10. Docker Compose Trigger
This I think is the most interesting as it actually makes use of your Docker Compose stack file which is safest.
environment:
- WUD_TRIGGER_DOCKERCOMPOSE_WUD_FILE=/path/to/docker-compose.yml
- WUD_TRIGGER_DOCKERCOMPOSE_WUD_PRUNE=true
volumes:
- /path/to/docker-compose.yml:/path/to/docker-compose.yml
11. Command Trigger (Run Custom Scripts)
This is also very cool in that you can trigger or run your own custom scripts to do really anything.
environment:
- WUD_TRIGGER_COMMAND_UPDATE_CMD=/script/script.sh
- WUD_TRIGGER_COMMAND_UPDATE_SHELL=/bin/bash
- WUD_TRIGGER_COMMAND_UPDATE_TIMEOUT=300000
volumes:
- /path/to/script.sh:/script/script.sh
Comparing WUD with Watchtower
So, there is a new fork of Watchtower that is a drop in replacement. And, you only have to change the image name. Everything else stays the same, which is great. The forked image is: nickfedor/watchtower. This may be the easiest for many to just swap out an image reference and be done.
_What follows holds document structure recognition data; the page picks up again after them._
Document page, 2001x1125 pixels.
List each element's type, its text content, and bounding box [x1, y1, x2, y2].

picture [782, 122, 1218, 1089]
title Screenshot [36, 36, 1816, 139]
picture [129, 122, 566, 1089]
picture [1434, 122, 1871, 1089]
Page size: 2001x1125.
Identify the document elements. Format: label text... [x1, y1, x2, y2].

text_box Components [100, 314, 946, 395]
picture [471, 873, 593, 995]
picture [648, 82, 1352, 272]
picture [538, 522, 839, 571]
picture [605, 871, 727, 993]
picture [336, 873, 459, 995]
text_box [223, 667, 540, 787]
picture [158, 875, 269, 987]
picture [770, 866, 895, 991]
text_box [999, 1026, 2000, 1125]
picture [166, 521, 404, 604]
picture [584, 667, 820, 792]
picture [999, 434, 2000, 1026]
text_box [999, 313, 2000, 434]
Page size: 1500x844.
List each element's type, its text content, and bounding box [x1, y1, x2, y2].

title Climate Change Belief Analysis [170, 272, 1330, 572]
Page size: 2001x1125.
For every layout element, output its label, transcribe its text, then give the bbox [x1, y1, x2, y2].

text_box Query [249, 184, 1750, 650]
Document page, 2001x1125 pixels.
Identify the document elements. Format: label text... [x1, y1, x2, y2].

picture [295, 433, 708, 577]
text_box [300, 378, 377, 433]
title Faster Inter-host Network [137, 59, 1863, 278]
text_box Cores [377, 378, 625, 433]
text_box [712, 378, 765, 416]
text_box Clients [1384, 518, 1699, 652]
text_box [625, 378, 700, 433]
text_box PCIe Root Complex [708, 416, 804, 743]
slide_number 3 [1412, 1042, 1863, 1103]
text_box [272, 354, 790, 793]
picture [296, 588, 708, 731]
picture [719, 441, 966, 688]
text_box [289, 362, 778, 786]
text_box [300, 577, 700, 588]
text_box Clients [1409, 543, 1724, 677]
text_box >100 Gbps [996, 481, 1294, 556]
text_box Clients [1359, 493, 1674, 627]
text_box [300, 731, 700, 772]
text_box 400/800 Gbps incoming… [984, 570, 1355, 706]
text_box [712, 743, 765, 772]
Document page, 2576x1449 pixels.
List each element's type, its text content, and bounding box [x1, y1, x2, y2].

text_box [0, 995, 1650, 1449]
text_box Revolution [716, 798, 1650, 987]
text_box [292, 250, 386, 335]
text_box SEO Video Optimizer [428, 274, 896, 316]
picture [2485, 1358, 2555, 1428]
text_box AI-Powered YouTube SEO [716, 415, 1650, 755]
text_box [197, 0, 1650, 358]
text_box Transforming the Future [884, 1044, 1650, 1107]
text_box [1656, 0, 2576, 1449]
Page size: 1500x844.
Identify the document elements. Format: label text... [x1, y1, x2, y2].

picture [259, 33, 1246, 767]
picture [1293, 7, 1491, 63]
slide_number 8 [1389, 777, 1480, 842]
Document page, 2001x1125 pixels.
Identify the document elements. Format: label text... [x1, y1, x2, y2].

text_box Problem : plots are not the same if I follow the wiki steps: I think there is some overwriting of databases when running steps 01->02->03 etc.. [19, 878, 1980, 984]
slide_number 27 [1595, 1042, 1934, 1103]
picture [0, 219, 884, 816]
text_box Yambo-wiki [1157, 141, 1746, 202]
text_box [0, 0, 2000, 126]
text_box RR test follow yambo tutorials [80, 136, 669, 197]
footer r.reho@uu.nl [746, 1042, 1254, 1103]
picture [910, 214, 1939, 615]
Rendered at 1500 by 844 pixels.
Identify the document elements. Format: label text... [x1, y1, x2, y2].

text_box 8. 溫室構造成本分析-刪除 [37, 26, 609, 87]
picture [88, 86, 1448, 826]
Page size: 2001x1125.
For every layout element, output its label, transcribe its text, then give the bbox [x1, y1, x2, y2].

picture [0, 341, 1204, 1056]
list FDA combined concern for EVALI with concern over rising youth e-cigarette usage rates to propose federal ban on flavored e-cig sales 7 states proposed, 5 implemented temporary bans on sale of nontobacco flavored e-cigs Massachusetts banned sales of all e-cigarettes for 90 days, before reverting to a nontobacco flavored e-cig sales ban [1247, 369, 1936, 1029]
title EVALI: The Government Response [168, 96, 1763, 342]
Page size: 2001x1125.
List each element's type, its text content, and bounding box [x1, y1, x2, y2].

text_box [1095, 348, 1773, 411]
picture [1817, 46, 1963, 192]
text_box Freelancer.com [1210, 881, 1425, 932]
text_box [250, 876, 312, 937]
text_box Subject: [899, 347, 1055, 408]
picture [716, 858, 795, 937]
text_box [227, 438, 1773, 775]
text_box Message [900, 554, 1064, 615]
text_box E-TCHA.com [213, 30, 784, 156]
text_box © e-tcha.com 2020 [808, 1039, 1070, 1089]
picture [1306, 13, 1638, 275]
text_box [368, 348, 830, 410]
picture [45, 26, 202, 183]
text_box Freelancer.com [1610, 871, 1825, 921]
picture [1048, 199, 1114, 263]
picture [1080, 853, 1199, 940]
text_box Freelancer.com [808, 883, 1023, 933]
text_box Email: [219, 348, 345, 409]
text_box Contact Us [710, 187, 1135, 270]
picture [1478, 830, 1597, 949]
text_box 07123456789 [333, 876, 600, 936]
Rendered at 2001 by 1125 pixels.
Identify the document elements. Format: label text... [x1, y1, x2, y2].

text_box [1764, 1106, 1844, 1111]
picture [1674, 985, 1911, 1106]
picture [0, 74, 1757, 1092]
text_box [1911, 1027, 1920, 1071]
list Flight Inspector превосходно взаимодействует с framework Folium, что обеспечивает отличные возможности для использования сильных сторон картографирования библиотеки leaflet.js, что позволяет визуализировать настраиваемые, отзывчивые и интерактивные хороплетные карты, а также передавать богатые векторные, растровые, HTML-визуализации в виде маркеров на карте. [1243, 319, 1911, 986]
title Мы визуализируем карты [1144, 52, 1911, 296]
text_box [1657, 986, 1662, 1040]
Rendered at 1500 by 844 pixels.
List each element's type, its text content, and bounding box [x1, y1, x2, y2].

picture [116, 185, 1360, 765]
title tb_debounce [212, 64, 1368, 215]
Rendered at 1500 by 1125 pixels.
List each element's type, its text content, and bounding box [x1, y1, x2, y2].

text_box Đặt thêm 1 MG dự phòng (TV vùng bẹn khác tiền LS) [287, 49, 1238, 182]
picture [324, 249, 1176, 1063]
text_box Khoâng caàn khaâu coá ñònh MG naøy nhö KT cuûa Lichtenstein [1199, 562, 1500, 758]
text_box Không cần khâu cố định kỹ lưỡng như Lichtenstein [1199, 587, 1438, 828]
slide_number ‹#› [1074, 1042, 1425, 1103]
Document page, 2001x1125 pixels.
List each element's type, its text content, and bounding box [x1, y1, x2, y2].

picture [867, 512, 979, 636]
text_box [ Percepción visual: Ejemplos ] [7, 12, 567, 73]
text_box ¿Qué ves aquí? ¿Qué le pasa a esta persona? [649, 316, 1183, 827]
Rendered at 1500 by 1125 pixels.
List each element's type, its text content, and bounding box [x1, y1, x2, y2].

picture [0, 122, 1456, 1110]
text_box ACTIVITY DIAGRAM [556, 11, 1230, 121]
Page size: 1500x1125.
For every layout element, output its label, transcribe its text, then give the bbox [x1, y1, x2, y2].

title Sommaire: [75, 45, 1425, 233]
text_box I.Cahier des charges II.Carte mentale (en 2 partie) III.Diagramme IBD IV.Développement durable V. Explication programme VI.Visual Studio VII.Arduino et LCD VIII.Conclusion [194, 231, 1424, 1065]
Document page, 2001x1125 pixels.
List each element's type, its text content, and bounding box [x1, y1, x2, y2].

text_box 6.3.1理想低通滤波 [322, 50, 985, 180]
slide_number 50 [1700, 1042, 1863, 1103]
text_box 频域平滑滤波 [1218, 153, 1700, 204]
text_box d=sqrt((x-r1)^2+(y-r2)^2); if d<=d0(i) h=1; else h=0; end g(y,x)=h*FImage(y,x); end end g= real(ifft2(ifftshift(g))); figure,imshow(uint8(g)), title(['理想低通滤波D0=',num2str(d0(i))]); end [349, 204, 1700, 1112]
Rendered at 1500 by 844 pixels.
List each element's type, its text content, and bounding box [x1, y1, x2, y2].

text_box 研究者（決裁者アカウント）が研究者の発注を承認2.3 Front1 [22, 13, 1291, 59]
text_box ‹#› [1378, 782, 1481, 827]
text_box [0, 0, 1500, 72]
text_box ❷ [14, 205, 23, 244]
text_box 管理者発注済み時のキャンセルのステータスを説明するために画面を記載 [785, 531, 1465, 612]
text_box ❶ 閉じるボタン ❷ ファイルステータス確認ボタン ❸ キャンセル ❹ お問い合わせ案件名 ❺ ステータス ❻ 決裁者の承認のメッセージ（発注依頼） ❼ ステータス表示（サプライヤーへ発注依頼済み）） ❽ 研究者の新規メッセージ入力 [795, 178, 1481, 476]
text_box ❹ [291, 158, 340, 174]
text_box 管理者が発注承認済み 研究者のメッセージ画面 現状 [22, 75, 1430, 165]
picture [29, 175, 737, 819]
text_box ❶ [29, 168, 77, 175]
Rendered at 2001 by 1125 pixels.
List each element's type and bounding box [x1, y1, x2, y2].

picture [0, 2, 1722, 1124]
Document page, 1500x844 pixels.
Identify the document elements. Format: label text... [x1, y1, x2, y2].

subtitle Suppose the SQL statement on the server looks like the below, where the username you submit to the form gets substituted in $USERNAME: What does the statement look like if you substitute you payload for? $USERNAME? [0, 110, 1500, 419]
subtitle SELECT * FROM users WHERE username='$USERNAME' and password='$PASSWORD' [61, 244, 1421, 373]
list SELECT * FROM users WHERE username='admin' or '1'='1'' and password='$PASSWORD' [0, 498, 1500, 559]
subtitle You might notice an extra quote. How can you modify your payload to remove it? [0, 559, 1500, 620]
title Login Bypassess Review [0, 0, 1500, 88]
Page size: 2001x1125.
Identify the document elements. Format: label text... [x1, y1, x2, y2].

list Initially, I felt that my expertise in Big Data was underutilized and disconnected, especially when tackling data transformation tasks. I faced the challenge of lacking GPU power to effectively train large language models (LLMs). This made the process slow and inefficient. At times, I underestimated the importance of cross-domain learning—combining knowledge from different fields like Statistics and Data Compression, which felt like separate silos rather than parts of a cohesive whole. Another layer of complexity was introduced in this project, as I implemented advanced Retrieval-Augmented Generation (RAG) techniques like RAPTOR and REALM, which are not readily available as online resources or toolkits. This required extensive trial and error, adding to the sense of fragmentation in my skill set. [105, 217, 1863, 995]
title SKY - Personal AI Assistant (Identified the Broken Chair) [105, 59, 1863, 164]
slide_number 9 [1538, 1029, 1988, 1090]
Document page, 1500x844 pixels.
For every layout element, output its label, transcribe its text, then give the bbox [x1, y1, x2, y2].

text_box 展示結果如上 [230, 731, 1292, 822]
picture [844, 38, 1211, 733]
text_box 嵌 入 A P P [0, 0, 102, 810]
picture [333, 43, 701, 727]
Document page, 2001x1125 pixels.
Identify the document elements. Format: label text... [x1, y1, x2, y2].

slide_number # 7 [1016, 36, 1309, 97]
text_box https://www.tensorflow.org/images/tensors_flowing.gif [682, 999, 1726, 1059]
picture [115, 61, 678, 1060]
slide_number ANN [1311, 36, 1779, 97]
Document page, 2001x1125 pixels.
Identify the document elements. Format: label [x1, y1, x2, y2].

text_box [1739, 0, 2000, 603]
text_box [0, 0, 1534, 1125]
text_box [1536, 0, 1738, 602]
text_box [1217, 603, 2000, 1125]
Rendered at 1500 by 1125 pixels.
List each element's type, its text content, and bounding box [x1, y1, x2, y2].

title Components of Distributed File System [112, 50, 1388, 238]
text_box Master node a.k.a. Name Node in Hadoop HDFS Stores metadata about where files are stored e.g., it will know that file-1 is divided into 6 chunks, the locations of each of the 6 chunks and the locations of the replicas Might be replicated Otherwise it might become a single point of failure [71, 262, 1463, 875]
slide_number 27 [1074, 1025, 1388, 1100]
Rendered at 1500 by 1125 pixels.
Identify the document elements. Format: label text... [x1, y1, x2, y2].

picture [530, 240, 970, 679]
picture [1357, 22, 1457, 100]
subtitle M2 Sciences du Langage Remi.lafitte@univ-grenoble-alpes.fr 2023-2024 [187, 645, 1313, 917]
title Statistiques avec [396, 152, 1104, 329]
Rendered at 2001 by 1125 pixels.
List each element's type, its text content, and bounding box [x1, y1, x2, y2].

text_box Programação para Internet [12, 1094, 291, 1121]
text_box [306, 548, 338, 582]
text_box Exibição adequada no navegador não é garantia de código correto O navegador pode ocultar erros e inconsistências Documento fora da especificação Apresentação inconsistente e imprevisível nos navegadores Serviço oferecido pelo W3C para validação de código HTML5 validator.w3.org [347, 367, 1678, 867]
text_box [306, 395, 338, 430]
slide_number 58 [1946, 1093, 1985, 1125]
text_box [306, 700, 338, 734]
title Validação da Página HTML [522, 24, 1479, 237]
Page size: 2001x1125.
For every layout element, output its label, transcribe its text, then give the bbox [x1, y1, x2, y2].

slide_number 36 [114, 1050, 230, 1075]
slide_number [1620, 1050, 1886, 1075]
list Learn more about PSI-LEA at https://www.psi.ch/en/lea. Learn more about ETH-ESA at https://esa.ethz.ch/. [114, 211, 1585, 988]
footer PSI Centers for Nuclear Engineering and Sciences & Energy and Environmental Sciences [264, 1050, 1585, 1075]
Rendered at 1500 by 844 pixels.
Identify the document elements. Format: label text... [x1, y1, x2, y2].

However, if you are looking to try out something new, WUD is definitely a great alternative.
| Feature | WUD (What’s Up Docker) | Watchtower |
|---|---|---|
| Pros | – Shows running containers with version comparison – Clean web interface that shows current vs latest images – Fine grained control using labels and tag filters – Can notify or automate updates through triggers – Supports update policies per container – It is actively maintained with frequent releases | – Lightweight and simple to deploy – Extremely easy to set up automatic updates – Minimal configuration required – Very low resource usage – Good for small or simple stacks – Has a new fork that is recently updated |
| Cons | – Much more complicated to use than Watchtower – Must secure the UI to avoid exposing update data – You need labeling for advanced control – Heavier footprint due to UI and features | – The official project has grown stale – Broken with the latest Docker 29.x release? – Does not show what updates are available – No dashboard or visibility into version differences – Updates containers without context or preview – Less flexible control over which tags to track |
Wrapping up
One of the tasks you will need to take on as part of your admin work in a home lab lab when you start running containers is keeping them updated. I have used Watchtower for years now and it has served me well, but with the project going stale, I have been making an effort to try out different solutions as alternatives. What’s Up Docker (WUD) is a great project that has a lot of features and capabilities to keep your docker images updated. While there is a really good fork of Watchtower that I have linked above, finding alternative projects helps to have options which you can pivot to if needed. WUD feels like an enterprise solution with a slick interface and a lot of features. Have you tried it out yet? Let me know in the comments.